The walkout generated “unbelievable” media attention, Van de Putte says, including a parody on Comedy Central’s “The Daily Show with Jon Stewart.” On the show, correspondent Stephen Colbert — the comedian who this April caused a stir at the White House Correspondents Association dinner — flew to New Mexico to interview Van de Putte, who recalls that the encounter took a long time to tape because both were “cracking up.”
The standoff ended when one of the Democratic renegades, state Sen. John Whitmire of Houston, capitulated and returned to Texas, yielding a quorum in the Senate and allowing the proposal to pass.
NCSL President-elect Van de Putte in Washington, D.C. Photo by Joseph Popiolkowski

In Texas, where state senatorial districts are larger than congressional districts, Van de Putte represents about 780,000 people. About 60 percent of her constituents are minorities, and her neighborhood in San Antonio is “almost 100 percent Hispanic and probably almost 100 percent Catholic,” she says.

  

She comes from the same background. She has Mexican roots, though her father’s side of the family has been established in San Antonio for many generations — even as the circumstances around them changed.

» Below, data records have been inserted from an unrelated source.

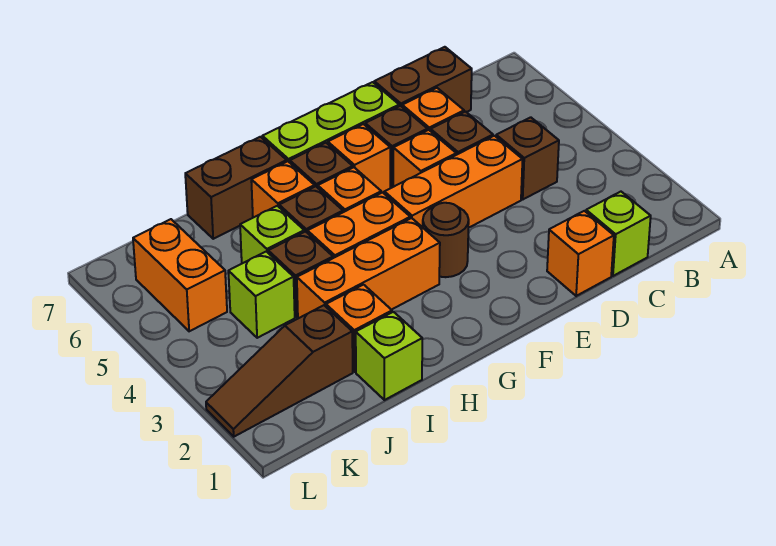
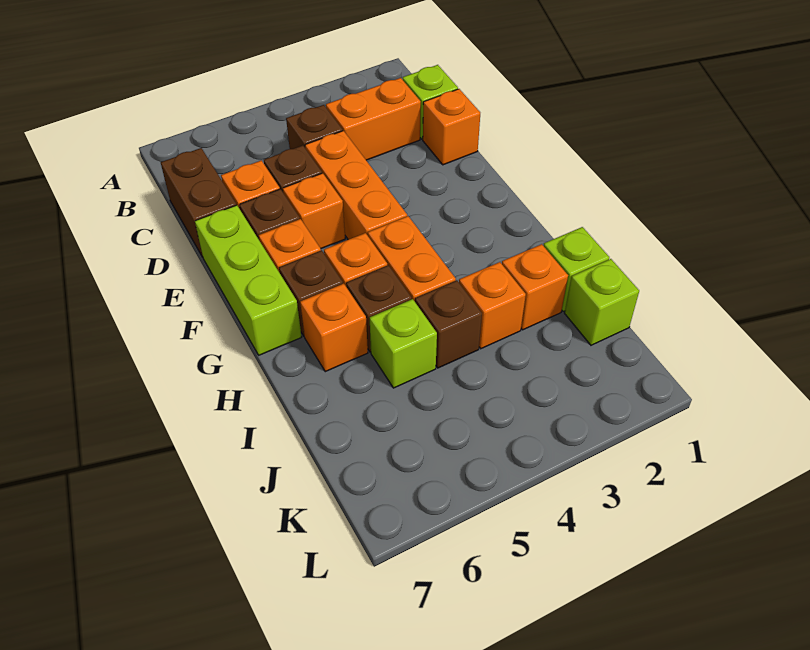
brown 1x1 round brick [423,203,469,277] -> none
orange 1x3 brick [297,218,440,318] -> orange 1x1 brick [459,262,526,349]
brown 1x2 brick [185,137,287,239] -> none
brown 1x3 slope [206,305,353,437] -> none
lime 1x1 brick [228,252,295,338] -> lime 1x1 brick moved to [565,259,639,345]
orange 1x2 brick [133,219,227,331] -> orange 1x2 brick moved to [326,78,421,160]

 “We lived in Spain, France, Mexico, the Republic of Texas, the United States, the Confederacy,” she says. “Our family stayed in the same place for 300 years. The damned government kept changing.”

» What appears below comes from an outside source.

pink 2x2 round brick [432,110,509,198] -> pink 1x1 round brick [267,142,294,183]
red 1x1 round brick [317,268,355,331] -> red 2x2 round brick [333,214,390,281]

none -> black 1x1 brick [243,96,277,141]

Van de Putte’s un-Mexican name comes from her husband, Pete, an American of Belgian ancestry who was the band director at her high school while she was a student. They started dating when she was 23 and had six kids, just as Pete wished, she says. Their youngest, 17-year-old Paul, still lives at home.
In the Legislature, Van de Putte has built a reputation as a progressive voice on health care and immigration. On a personal level, she is known for her down-to-earth, sometimes feisty personality.
While pregnant, she once wrestled a woman to the ground at a polling station after the woman insulted Van de Putte’s wheelchair-bound grandmother for wearing a political pin. “I just lost it,” says Van de Putte, who wasn’t yet a legislator at the time.
Of President George W. Bush, who served in the Texas capital from 1995 through 2000, Van de Putte says she “loved working with him when he was governor” though he “wasn’t the brightest light on the porch” and lost his bipartisan ways as soon as he moved to the White House. Still, she displays in her Austin office a photo of herself “exchanging saliva” with Bush.
Van de Putte applauds Bush’s May 15 Oval Office address calling for National Guard troops to help secure the border with Mexico. She says the proposal was a “necessary trade for him to get his guest-worker program,” which she fully supports.
“It’s the first time he was the old George Bush, the governor I knew,” Van de Putte says.